= Faint blue galaxy =

Type of galaxy

A faint blue galaxy (FBG) is an inconspicuous, often small galaxy with low surface luminosity. In addition to being dim, they show a remarkably high quantity of sparsely scattered blue stars, but comparatively few red stars, which in most galaxies are by far the most common. They appear as dim, bluish smudges on old photographic plates, with no clear structure or shape, and do not register well on modern electronic cameras, which are more sensitive to red light. They are currently interpreted as small dwarf-irregular satellite-galaxies undergoing a burst of star formation.

== Previously overlooked ==
Although some had been previously photographed as faint smudges in sky surveys, they were first noticed in the 1970s, posing a problem for then-current theories of galaxy formation. FBGs tend to be found in the peripheries of galaxy clusters and as remote satellites of large galaxies, and appear to be a now-finished stage of galactic growth. Any galaxy might appear faint because it is small or because it is far away. Neither explanation, nor any combination, matched the initial FBG observations.

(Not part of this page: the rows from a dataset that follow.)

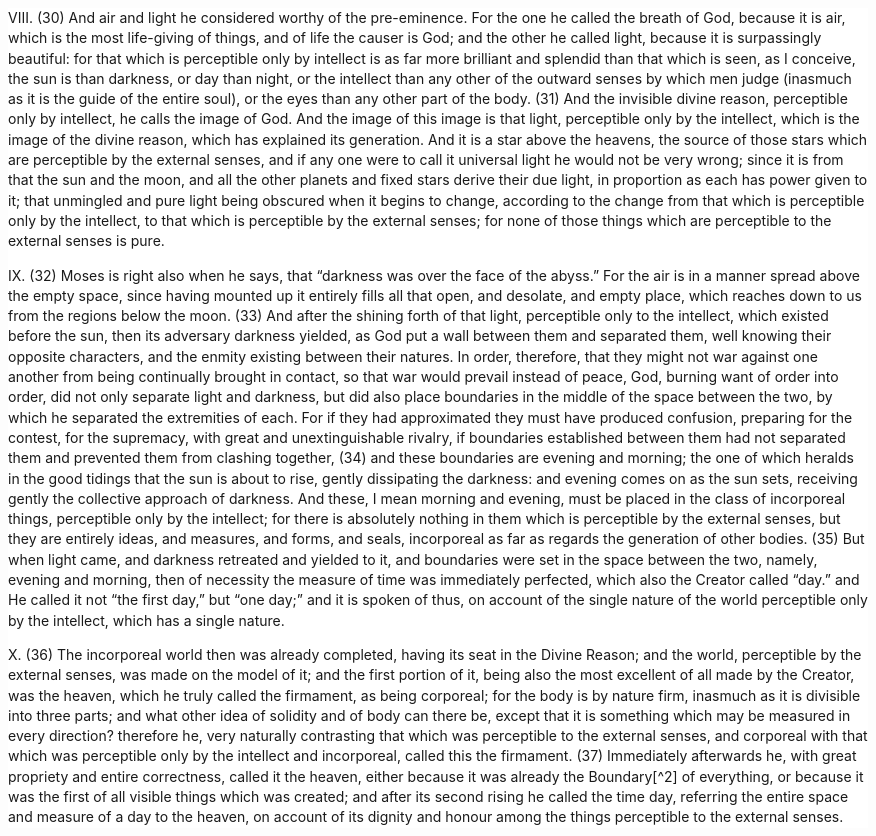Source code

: VIII. <span id="v30">(30)</span> And air and light he considered worthy of the pre-eminence. For the one he called the breath of God, because it is air, which is the most life-giving of things, and of life the causer is God; and the other he called light, because it is surpassingly beautiful: for that which is perceptible only by intellect is as far more brilliant and splendid than that which is seen, as I conceive, the sun is than darkness, or day than night, or the intellect than any other of the outward senses by which men judge (inasmuch as it is the guide of the entire soul), or the eyes than any other part of the body. <span id="v31">(31)</span> And the invisible divine reason, perceptible only by intellect, he calls the image of God. And the image of this image is that light, perceptible only by the intellect, which is the image of the divine reason, which has explained its generation. And it is a star above the heavens, the source of those stars which are perceptible by the external senses, and if any one were to call it universal light he would not be very wrong; since it is from that the sun and the moon, and all the other planets and fixed stars derive their due light, in proportion as each has power given to it; that unmingled and pure light being obscured when it begins to change, according to the change from that which is perceptible only by the intellect, to that which is perceptible by the external senses; for none of those things which are perceptible to the external senses is pure.

IX. <span id="v32">(32)</span> Moses is right also when he says, that “darkness was over the face of the abyss.” For the air is in a manner spread above the empty space, since having mounted up it entirely fills all that open, and desolate, and empty place, which reaches down to us from the regions below the moon. <span id="v33">(33)</span> And after the shining forth of that light, perceptible only to the intellect, which existed before the sun, then its adversary darkness yielded, as God put a wall between them and separated them, well knowing their opposite characters, and the enmity existing between their natures. In order, therefore, that they might not war against one another from being continually brought in contact, so that war would prevail instead of peace, God, burning want of order into order, did not only separate light and darkness, but did also place boundaries in the middle of the space between the two, by which he separated the extremities of each. For if they had approximated they must have produced confusion, preparing for the contest, for the supremacy, with great and unextinguishable rivalry, if boundaries established between them had not separated them and prevented them from clashing together, <span id="v34">(34)</span> and these boundaries are evening and morning; the one of which heralds in the good tidings that the sun is about to rise, gently dissipating the darkness: and evening comes on as the sun sets, receiving gently the collective approach of darkness. And these, I mean morning and evening, must be placed in the class of incorporeal things, perceptible only by the intellect; for there is absolutely nothing in them which is perceptible by the external senses, but they are entirely ideas, and measures, and forms, and seals, incorporeal as far as regards the generation of other bodies. <span id="v35">(35)</span> But when light came, and darkness retreated and yielded to it, and boundaries were set in the space between the two, namely, evening and morning, then of necessity the measure of time was immediately perfected, which also the Creator called “day.” and He called it not “the first day,” but “one day;” and it is spoken of thus, on account of the single nature of the world perceptible only by the intellect, which has a single nature.

X. <span id="v36">(36)</span> The incorporeal world then was already completed, having its seat in the Divine Reason; and the world, perceptible by the external senses, was made on the model of it; and the first portion of it, being also the most excellent of all made by the Creator, was the heaven, which he truly called the firmament, as being corporeal; for the body is by nature firm, inasmuch as it is divisible into three parts; and what other idea of solidity and of body can there be, except that it is something which may be measured in every direction? therefore he, very naturally contrasting that which was perceptible to the external senses, and corporeal with that which was perceptible only by the intellect and incorporeal, called this the firmament. <span id="v37">(37)</span> Immediately afterwards he, with great propriety and entire correctness, called it the heaven, either because it was already the Boundary[^2] of everything, or because it was the first of all visible things which was created; and after its second rising he called the time day, referring the entire space and measure of a day to the heaven, on account of its dignity and honour among the things perceptible to the external senses.
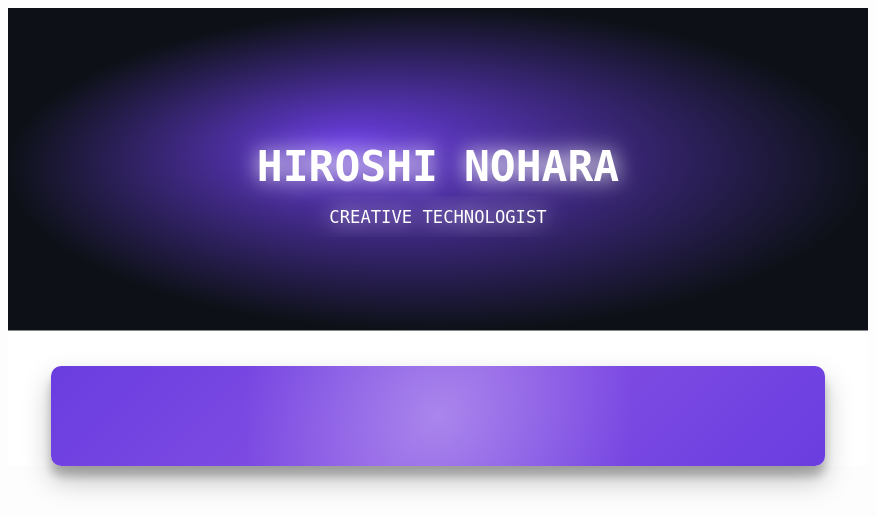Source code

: <div align="center">


<svg width="100%" height="300" viewBox="0 0 800 300" xmlns="http://www.w3.org/2000/svg">
  <defs>
    <radialGradient id="grad1" cx="50%" cy="50%" r="50%" fx="50%" fy="50%">
      <stop offset="0%" style="stop-color:#6A3DE0;stop-opacity:1" />
      <stop offset="100%" style="stop-color:#0D1117;stop-opacity:1" />
      <animate attributeName="fx" dur="20s" values="30%;70%;30%" repeatCount="indefinite" />
      <animate attributeName="fy" dur="15s" values="30%;70%;30%" repeatCount="indefinite" />
    </radialGradient>
    <filter id="glow" x="-50%" y="-50%" width="200%" height="200%">
      <feGaussianBlur stdDeviation="10" result="blur" />
      <feComposite in="SourceGraphic" in2="blur" operator="over" />
    </filter>
  </defs>
  <rect width="100%" height="100%" fill="url(#grad1)" />
  <text x="50%" y="50%" dominant-baseline="middle" text-anchor="middle" fill="white" font-family="monospace" font-size="40" font-weight="bold" filter="url(#glow)">HIROSHI NOHARA</text>
  <text x="50%" y="65%" dominant-baseline="middle" text-anchor="middle" fill="white" font-family="monospace" font-size="16" filter="url(#glow)">CREATIVE TECHNOLOGIST</text>
</svg>


<div style="
  position: relative;
  width: 90%;
  height: 100px;
  margin: 30px auto;
  background: linear-gradient(135deg, #6A3DE0 0%, #8651E4 50%, #6A3DE0 100%);
  border-radius: 10px;
  box-shadow: 0 14px 28px rgba(0,0,0,0.25), 0 10px 10px rgba(0,0,0,0.22);
  overflow: hidden;
  transform-style: preserve-3d;
  transform: perspective(1000px) rotateX(var(--rotateX, 0deg)) rotateY(var(--rotateY, 0deg));
  transition: transform 0.5s ease-out;
" onmousemove="
  const rect = this.getBoundingClientRect();
  const x = (event.clientX - rect.left) / rect.width;
  const y = (event.clientY - rect.top) / rect.height;
  this.style.setProperty('--rotateX', ((0.5 - y) * 10) + 'deg');
  this.style.setProperty('--rotateY', ((x - 0.5) * 10) + 'deg');
  this.style.setProperty('--posX', x * 100 + '%');
  this.style.setProperty('--posY', y * 100 + '%');
" onmouseleave="
  this.style.setProperty('--rotateX', '0deg');
  this.style.setProperty('--rotateY', '0deg');
">
  <div style="
    position: absolute;
    width: 100%;
    height: 100%;
    top: 0;
    left: 0;
    background: radial-gradient(circle at var(--posX, 50%) var(--posY, 50%), rgba(255,255,255,0.3) 0%, rgba(255,255,255,0) 50%);
    pointer-events: none;
  "></div>
  <div style="
    display: flex;
    align-items: center;
    justify-content: center;
    width: 100%;
    height: 100%;
    color: white;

== The first faint blue galaxy problem ==
The faint blue galaxy (FBG) problem in astrophysics first arose with observations starting in 1978 that there were more galaxies with a bolometric magnitude > 22 than then-current theory predicted.

The distribution of these galaxies has since been found to be consistent with models of cosmic inflation, measurements of the cosmic microwave background, and a nonzero cosmological constant; that is, with the existence of the now-accepted dark energy. It thus serves as a confirmation of supernova observations requiring dark energy.

== The second faint blue galaxy problem ==
A second problem arose in 1988, with even deeper observations showing a much greater excess of faint galaxies.

These are now interpreted as dwarf galaxies experiencing large bursts of stellar formation, resulting in blue light from young, massive stars. Thus FBGs are extremely bright for their size and distance.

Most FBGs appear between red-shift z = 0.5–2. It is inferred that they merged with other galaxies and consequently disappeared as separate objects some time in the "recent" cosmological past.